* [WHAT THE EXERCISE ASKS]
Lines with the word "DUMPER" are the answer; copy each of them from the data below.

* [Version difference data]
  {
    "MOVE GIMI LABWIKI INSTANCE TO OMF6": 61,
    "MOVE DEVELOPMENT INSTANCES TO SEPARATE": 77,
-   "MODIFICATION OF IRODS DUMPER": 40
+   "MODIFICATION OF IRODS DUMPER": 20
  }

--

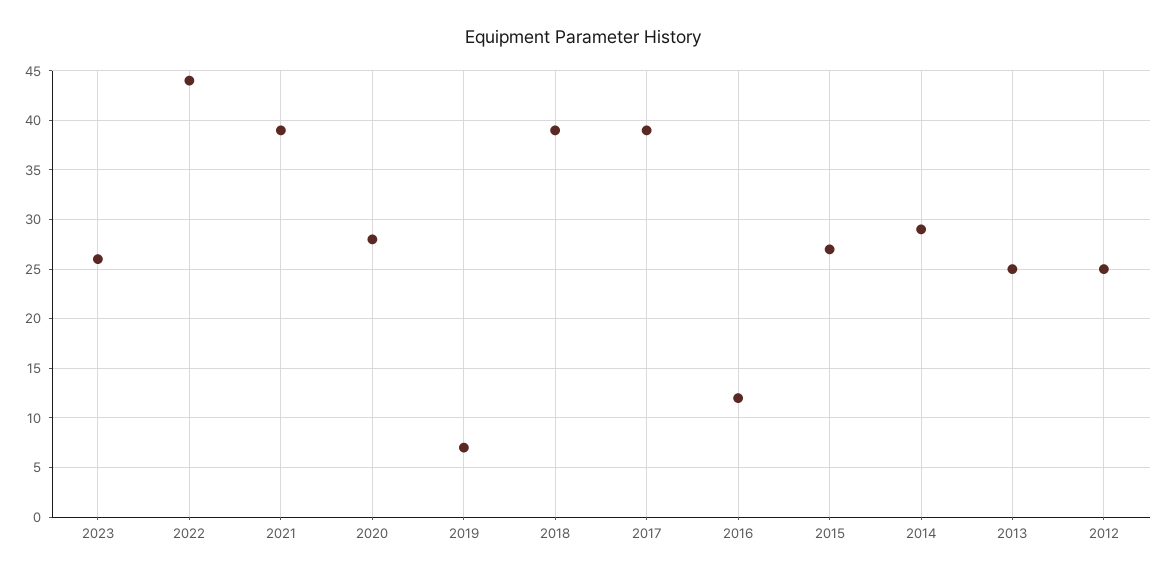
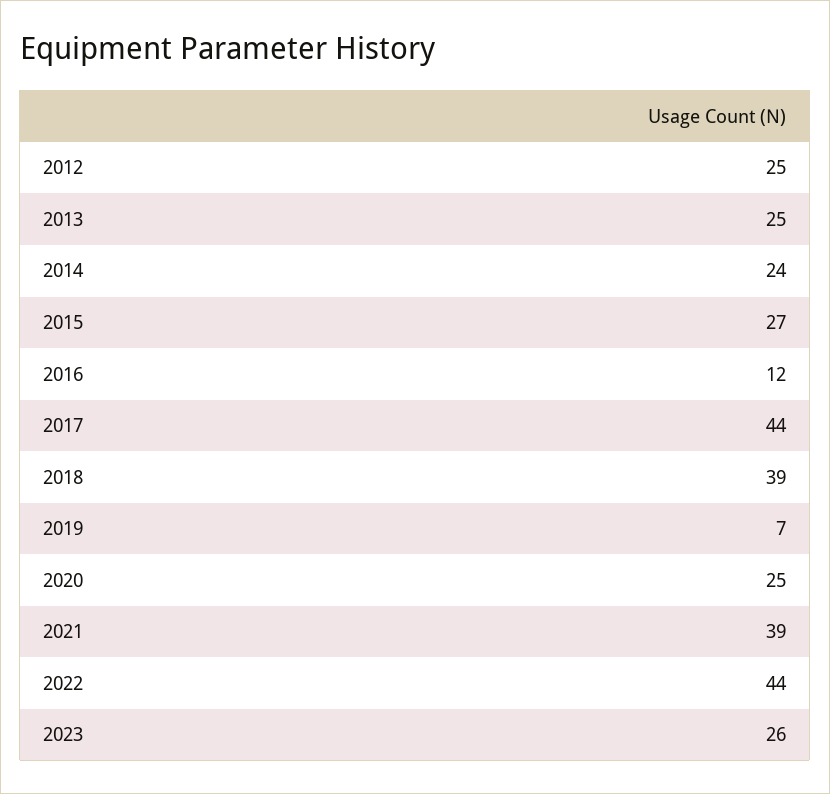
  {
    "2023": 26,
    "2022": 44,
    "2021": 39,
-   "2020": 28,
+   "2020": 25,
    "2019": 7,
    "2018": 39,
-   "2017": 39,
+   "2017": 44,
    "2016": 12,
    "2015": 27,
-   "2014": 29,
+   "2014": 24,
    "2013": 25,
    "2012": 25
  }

* [RESPONSE]
-   "MODIFICATION OF IRODS DUMPER": 40
+   "MODIFICATION OF IRODS DUMPER": 20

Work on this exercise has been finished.